Italiens Sparpaket ist durch - Berlusconi zurückgetreten

Italiens Sparpaket ist durch - Berlusconi zurückgetreten
Der Premier, der die Politik seines Landes fast 20 Jahre lang prägte, ist zurückgetreten. Jetzt geht es um den Neubeginn

Die Finanzmärkte, die EU und letztlich die ganze Welt blickten am Samstag gebannt nach Rom. Dort wurde zunächst auch in der zweiten Parlamentskammer das Sparpaket von Premier Silvio Berlusconi durchgewunken. Und dann trat das ein, woran vor wenigen Monaten niemand gedacht hatte: Der "Cavaliere" trat zurück und machte den Weg zur Sanierung des wirtschaftlich angeschlagenen Landes frei.

"Ciao, ciao, Silvio"

Die letzten Amtstage Berlusconis waren von Demütigungen, Enttäuschungen über abtrünnige Freunde und Buh-Rufen von Gegnern vor seiner römischen Privatresidenz Palazzo Grazioli gekennzeichnet. Und auch beim letzten Akt am Samstagabend hatte der Mann, der Italiens Politik in den vergangenen 20 Jahren geprägt hatte, wenig zu lachen. Als er vor dem Quirinalspalast in Rom eintraf, um bei Staatspräsident Napolitano seine Demission einzureichen, wurde er von einer protestierenden Menschenmenge empfangen.

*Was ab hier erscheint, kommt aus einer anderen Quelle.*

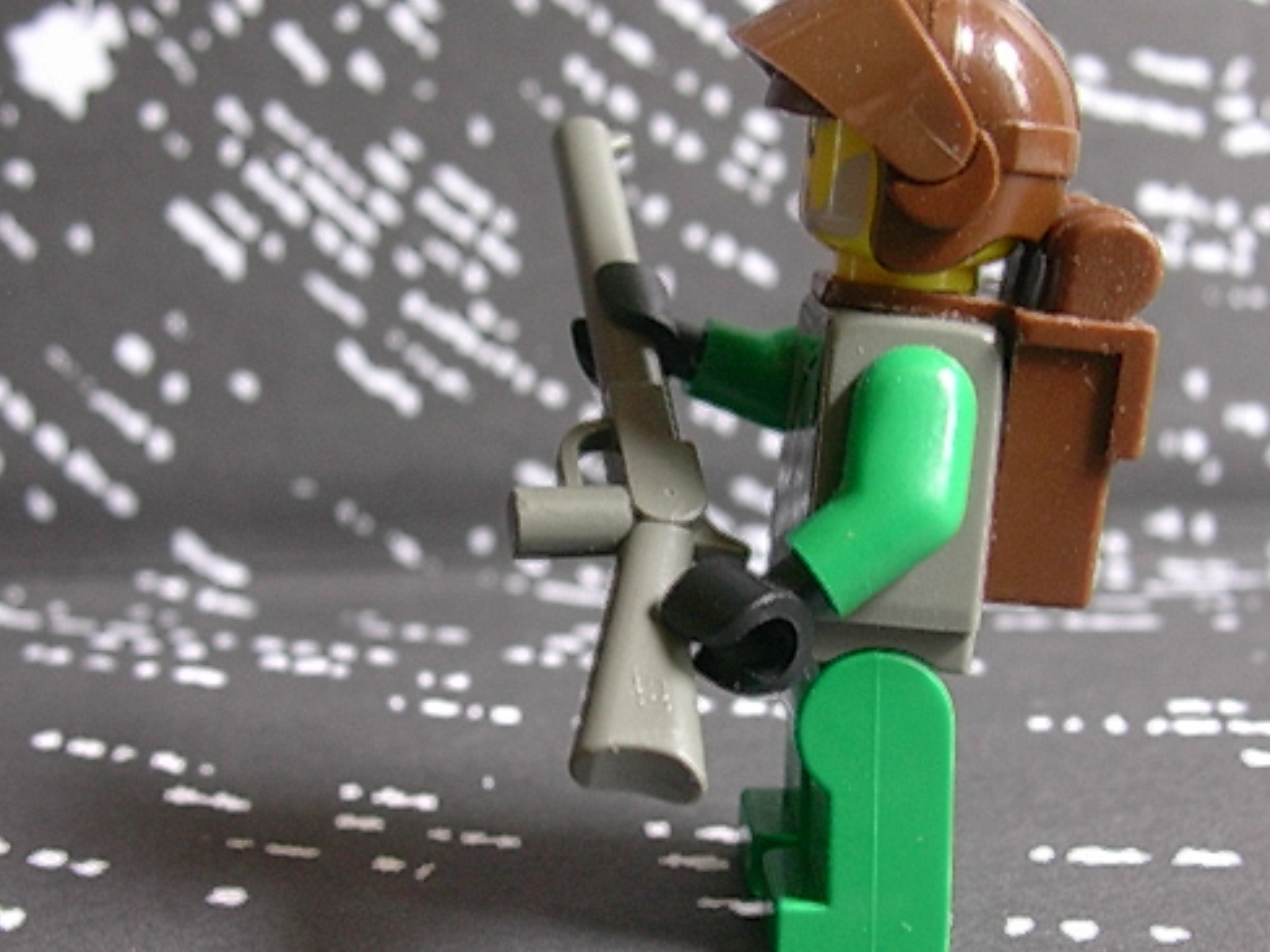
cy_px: 468
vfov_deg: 24.8
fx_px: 2165
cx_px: 695
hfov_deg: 32.7
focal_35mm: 59
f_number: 2.9
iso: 70
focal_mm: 6.7
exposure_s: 1/17.4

"Schande, Schande" sowie "Mafioso" skandierte die Menge - und "Ciao, ciao, Silvio". Dieser machte böse Mine zum bösen Spiel und reichte mit steinernem Gesichtsausdruck seinen Rücktritt ein. Schon am Sonntag will das Staatsoberhaupt erste Konsultationen mit Parteien-Vertretern über die Nachfolge führen.

Dass der 75-jährige "Superman", wie sich Berlusconi einst selbst bezeichnet hatte, gänzlich die politische Bühne verlässt, ist nicht ausgemacht. Der Tycoon, dessen Vermögen laut Forbes 7,8 Milliarden US-Dollar beträgt, kündigte in einem Interview mit der Zeitung La Stampa an, seine Partei neu formieren zu wollen. Er träumt davon, an die Erfolge von "Forza Italia" in den 1990er-Jahren anzuknüpfen und im Wahlkampf 2013 mitzumischen.

Außerdem plant der Fußballfan wieder das Ruder seines Klubs AC Milan zu übernehmen. In seinem Medienimperium Mediaset, das er wegen Interessenkonflikten durch sein politisches Amt seinen erwachsenen Kindern überlassen musste, will sich Berlusconi ebenfalls wieder stärker einbringen. Auch seinen fünf Kindern und sechs Enkelkindern, die Berlusconi politisch nützte, um sich als liebender "padre di famiglia", als Familienvater, zu inszenieren, will er nun mehr Zeit widmen. Und auch - nolens volens - der Scheidungsangelegenheit mit seiner Noch-Ehefrau Veronica Lario.

Auf dem politischen Parkett gehen die Verhandlungen über den künftigen Premier, der schon am Sonntag mit der Regierungsbildung beauftragt werden könnte, weiter. Die Suche nach einem Kandidaten gestaltet sich schwierig. Wirtschaftsprofessor und Ex-EU-Kommissar Mario Monti, 68, in den Medien bereits als "Super-Mario" tituliert, gilt weiterhin als der Favorit für den Posten.

Viele wollen Monti

Eine breite Übergangsregierung mit Monti an der Spitze wird sowohl vom Staatspräsidenten als auch von der oppositionellen PD befürwortet. "Monti hat sich als EU-Kommissar einen guten Namen erworben und ist genau der richtige Mann, wenn es um Italiens Glaubwürdigkeit auch auf der internationalen Bühne geht", sagte die PD-Abgeordnete Laura Garavini. Der Koalitionspartner Lega Nord lehnt eine Übergangsregierung generell ab und fordert Neuwahlen. Zuletzt konnte sich auch Berlusconi für Monti als Regierungschef erwärmen - stellte aber eine Bedingung: Sein langjähriger Intimus, Staatssekretär Gianni Letta, solle Vize-Premier werden.